Victoria Kwakwa

By Victoria Kwakwa

Vice President, Eastern and Southern Africa, World Bank

Originally published in the East African, November 14, 2023

Water is life, it’s that simple.  But the stark reality is that access to basic water supply and sanitation in Sub-Saharan Africa has decreased over the last two decades, unlike progress seen in the rest of the world. As of 2020, 37 million more Africans were without basic water supply and 247 million more without basic sanitation than in 2000.  

As countries grapple with the ever-increasing needs of their populations, the urgency to scale up investments for achieving universal access to water, sanitation, and hygiene (WASH) in Eastern and Southern Africa cannot be overstated. The region is losing 5% of its annual GDP due to water-related issues, encompassing inadequate access, contamination, and poor sanitation. In monetary terms, this amounts to approximately $170 billion per year. Investing in WASH is the dam that could stop this loss, especially in times of constrained budgets.   

The lack of universal access to safe water, sanitation, and hygiene is also a significant burden on the region’s human capital, predominantly affecting women and girls. It is a driver of school dropout rates for adolescent girls and perpetuates the constant fear women and girls experience when fetching water at distant boreholes or doing laundry far from home. The lack of sanitation at home forces women and girls to venture out at odd hours, exacerbating the risk of gender-based violence. World Bank-financed projects supporting water and sanitation services, including safe and clean school toilets for girls in countries like Ethiopia and Tanzania have demonstrated that these constraints can be overcome, significantly boosting school attendance and retention rates.

Moreover, the significance of clean and abundant water in food and manufacturing processes cannot be overstated. Investing in WASH that benefits all segments of society can be an investment in promoting gender equality, job creation, and income generation.  

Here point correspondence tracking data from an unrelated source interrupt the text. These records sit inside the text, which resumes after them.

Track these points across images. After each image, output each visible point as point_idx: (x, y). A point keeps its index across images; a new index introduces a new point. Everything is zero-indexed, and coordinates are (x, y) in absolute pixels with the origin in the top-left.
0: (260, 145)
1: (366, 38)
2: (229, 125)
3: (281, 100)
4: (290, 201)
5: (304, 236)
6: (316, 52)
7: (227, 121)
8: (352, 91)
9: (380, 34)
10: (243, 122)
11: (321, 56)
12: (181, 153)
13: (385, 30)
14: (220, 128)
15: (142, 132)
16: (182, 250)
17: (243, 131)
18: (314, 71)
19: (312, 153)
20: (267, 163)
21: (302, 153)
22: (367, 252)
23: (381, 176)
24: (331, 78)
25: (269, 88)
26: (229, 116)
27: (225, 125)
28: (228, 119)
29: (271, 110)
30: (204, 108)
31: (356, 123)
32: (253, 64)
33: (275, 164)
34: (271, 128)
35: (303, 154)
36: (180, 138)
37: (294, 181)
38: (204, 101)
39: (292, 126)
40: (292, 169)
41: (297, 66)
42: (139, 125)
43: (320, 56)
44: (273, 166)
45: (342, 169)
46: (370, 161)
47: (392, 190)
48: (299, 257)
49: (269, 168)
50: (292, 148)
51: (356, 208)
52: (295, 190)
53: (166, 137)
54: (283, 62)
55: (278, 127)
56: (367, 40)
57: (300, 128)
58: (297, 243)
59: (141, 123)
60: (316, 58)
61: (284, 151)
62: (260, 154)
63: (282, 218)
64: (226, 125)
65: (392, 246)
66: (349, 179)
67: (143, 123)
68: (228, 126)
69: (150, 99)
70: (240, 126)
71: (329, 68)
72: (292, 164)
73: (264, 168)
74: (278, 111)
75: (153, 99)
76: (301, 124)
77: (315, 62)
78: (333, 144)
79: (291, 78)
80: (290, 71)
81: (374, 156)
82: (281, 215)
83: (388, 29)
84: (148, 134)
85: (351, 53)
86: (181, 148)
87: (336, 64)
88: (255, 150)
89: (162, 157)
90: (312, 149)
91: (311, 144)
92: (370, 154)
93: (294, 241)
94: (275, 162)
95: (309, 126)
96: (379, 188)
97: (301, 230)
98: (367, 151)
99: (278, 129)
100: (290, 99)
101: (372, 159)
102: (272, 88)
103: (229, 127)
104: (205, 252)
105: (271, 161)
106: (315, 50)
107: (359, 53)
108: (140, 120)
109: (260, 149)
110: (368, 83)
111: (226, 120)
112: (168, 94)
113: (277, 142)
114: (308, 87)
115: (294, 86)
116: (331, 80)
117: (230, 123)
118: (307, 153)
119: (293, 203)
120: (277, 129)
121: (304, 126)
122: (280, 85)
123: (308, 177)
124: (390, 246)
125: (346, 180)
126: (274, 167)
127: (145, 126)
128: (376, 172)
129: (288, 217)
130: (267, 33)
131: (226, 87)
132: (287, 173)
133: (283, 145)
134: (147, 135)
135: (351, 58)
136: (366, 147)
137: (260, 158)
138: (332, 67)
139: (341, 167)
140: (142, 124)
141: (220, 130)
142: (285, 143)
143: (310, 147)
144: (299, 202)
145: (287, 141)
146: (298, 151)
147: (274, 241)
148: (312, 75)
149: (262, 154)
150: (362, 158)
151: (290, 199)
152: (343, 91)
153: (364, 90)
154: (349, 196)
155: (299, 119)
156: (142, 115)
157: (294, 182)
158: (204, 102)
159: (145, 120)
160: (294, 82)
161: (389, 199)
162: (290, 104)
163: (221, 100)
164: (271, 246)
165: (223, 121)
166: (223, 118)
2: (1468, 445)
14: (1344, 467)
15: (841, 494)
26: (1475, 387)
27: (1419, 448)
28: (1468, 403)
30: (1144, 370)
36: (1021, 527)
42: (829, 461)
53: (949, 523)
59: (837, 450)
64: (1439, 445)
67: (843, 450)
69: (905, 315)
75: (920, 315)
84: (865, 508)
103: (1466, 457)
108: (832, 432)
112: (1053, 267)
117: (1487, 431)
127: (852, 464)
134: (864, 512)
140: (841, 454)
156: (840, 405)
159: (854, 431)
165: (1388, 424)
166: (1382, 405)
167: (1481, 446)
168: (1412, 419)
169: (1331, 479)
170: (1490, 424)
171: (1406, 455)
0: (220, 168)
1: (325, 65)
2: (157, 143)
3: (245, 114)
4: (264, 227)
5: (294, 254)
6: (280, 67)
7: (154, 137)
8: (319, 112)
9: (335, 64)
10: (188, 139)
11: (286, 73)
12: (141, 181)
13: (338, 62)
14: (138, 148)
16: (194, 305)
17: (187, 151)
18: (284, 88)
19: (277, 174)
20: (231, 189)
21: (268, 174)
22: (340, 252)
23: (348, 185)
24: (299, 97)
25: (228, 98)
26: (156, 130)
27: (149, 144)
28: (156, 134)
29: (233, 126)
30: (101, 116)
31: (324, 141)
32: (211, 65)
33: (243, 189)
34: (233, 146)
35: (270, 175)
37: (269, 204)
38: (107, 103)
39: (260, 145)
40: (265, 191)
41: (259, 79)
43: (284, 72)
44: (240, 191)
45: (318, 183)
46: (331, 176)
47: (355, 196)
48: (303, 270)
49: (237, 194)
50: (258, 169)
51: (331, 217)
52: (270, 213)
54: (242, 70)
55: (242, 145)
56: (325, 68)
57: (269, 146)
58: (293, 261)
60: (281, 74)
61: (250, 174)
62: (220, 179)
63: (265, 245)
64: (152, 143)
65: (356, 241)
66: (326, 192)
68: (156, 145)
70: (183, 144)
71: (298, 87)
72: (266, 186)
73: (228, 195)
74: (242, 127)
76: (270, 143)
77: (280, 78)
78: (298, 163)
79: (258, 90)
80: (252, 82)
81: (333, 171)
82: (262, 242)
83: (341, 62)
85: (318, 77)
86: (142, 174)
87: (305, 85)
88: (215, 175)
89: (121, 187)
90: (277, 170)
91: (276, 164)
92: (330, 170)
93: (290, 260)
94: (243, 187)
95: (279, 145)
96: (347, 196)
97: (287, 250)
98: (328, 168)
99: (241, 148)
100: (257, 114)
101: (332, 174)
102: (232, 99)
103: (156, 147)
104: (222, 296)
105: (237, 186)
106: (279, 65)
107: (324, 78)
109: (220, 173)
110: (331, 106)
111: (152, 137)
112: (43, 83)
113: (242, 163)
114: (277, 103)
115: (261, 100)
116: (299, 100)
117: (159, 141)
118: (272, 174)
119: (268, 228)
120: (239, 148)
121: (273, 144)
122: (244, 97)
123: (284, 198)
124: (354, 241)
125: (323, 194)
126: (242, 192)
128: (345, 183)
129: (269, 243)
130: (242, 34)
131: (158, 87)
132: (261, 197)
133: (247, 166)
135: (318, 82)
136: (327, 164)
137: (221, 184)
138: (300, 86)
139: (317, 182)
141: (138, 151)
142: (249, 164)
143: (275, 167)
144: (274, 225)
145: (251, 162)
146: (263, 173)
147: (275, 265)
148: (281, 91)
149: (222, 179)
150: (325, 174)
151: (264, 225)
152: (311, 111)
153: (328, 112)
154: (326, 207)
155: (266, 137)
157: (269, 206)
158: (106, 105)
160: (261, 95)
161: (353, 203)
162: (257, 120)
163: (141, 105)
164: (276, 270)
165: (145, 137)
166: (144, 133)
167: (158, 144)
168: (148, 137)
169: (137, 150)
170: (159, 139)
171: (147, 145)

Action on this agenda must ascend to the top of policymakers’ priorities as an integral component of their development objectives. As key ministers across the region convene this week in Addis Ababa, for a high-level summit on WASH, we have a unique opportunity to elevate this sector and bolster investment flows. 

Currently, the average government budget allocated to WASH in the region ranges between 0.17% and 0.77% of GDP, far below the desired level of approximately 4% of GDP and in some cases, this amount is declining. The financial resources are often inefficiently utilized, with significant portions of public funds directed towards subsidies that largely benefit the affluent, while the poor are left behind. 

Furthermore, there is still insufficient attention given to sustainability. In some countries, up to 40% of newly constructed water points in rural areas fail within two years of construction. This highlights the need for a stronger focus on long-term viability and maintenance. Moreover, the environment needed to attract private funding is also lacking, as only half the countries in the region have a water regulator, and only 1 in 4 have developed a regulatory framework for sanitation.

The statistics may be grim, but they also demonstrate that the WASH sector is ripe for transformation. It is time for a paradigm shift with a commitment to five transformative principles to accelerate progress on WASH in Eastern and Southern Africa. These include:

  1. Setting up platforms for WASH around national investment plans that include all relevant stakeholders and partnerships to anchor not only the financing, but also the planning, harmonizing on investment support, and monitoring processes. 
  2. Addressing sector governance bottlenecks that hinder the WASH sector from attracting financing at scale.
  3. Re-aligning incentives to improve the efficiencies of utilities, with differentiated approaches in urban and rural areas.
  4. Mobilizing more funding, especially from private sector and climate finance.
  5. Designing WASH systems that are resilient to climate change and to increasing water demands.

This approach, along with unwavering leadership and commitment, can empower countries to generate change commensurate with the challenges they face.

Programs that have put some of these principles into action are already yielding transformative results. The Lilongwe Water and Sanitation Project in Malawi, funded with $100 million in grants and low-interest credits from the International Development Association (IDA) since 2017, has led to water supply upgrades benefiting around 350,000 people. This includes institutional capacity building, new pipes, and innovative operational models, such as communal taps managed by women, with customers using smartcards to purchase water. In Tanzania, the $350 million Sustainable Rural Water Supply and Sanitation Program, also financed by IDA, has fostered incentive frameworks for local institutions to deliver superior services. As a result, since 2019, 4.67 million people have gained access to improved sanitation, exceeding program targets. 

This kind of transformation is replicable across the entire region. Today, let us re-commit ourselves to turning the dream of universal access to WASH into a reality in Eastern and Southern Africa. 

The clock is ticking and the time to act is now.